Tuesday, November 23, 2010

In case you are interested

Had a conversation on facebook with a bunch of other grad students about this article today: Native hunting rights unfair to rest of us . It was published in yesterday's Peterborough Examiner.

Not, in this case, really a WS issue - but it does, I think tell us something about the myth of decolonization: that Canada is now ever-so-much-better at dealing with Indigenous peoples.

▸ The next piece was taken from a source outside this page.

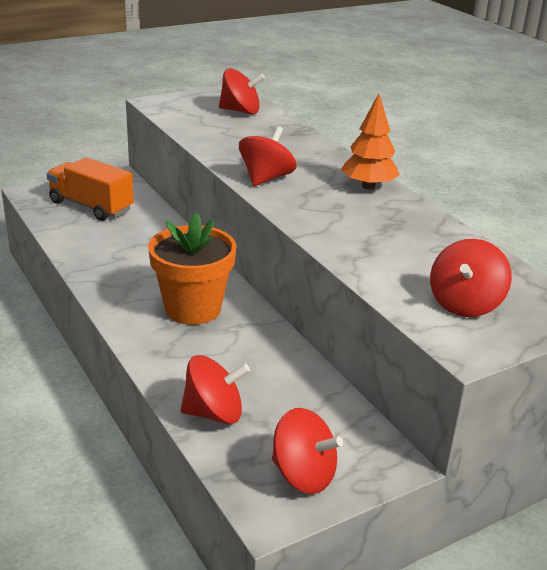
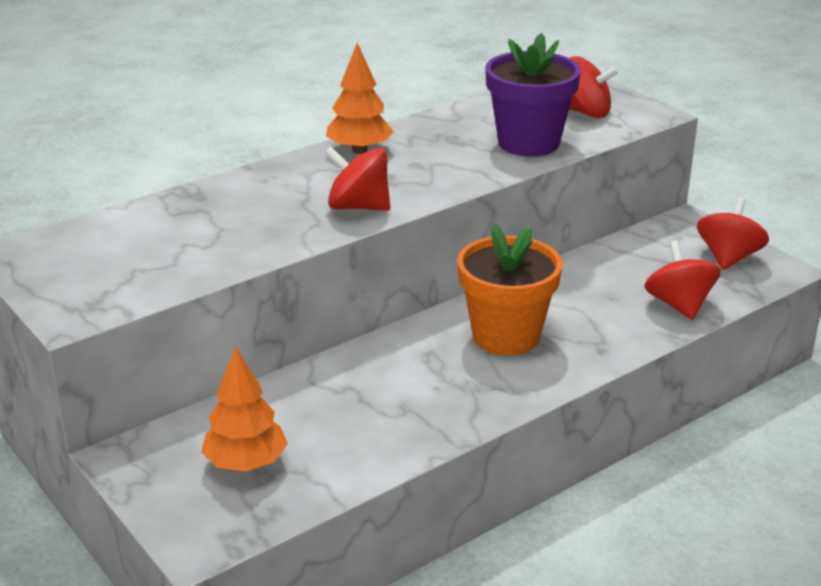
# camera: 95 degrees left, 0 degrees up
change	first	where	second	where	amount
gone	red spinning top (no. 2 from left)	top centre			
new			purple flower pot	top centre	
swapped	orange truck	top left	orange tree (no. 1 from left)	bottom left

Anyway, here's my response:

I was appalled to read the letter from Mr. Robinson in yesterday’s Peterborough Examiner. There are so many problems with it that I do not even know where to start. I am sorry that apparently Mr. Robinson was unhappy with his hunting trip this year, but to blame this on our country’s native population is ludicrous. My failure to capitalize native here is, by the way, intentional. I am writing not about a single group of people that we white Canadians label or define when we have no right to do so, but about the many peoples descended from those who lived here long before contact – who, interestingly enough, never seem to have any trouble managing wildlife populations before we, regrettably, came along and stuck our noses in.

Even a most basic reading of Canada’s (deplorable) treaties would clarify, first of all, that hunting rights were not, as Mr. Robinson writes, given away. They are among the few things that even the Canadian state acknowledges were and are protected in the (deplorable) treaties. If we were, indeed, all born equal, why is it that we white, descended-from-European-Canadians get to make (and enforce) all the rules? They were here first, and were willing to co-operate and support the early European settlers, and share their many resources with us. Many native groups continue, in spite of the many ways we have used and abused their people, to be willing to work with us to attempt to find co-operative solutions to the many issues colonialism has created – and continues to create, for that matter. How dare we – any of us – suggest that we have the right to shove our beliefs, principles and laws on them?

Mr. Robinson’s letter was sadly ill-informed and racist – but even more appalling than the fact that he thought to write it is the fact that The Peterborough Examiner thought it was acceptable to print. It was, most assuredly, not.

The editor called today and said that it would be printed within the "next couple of days."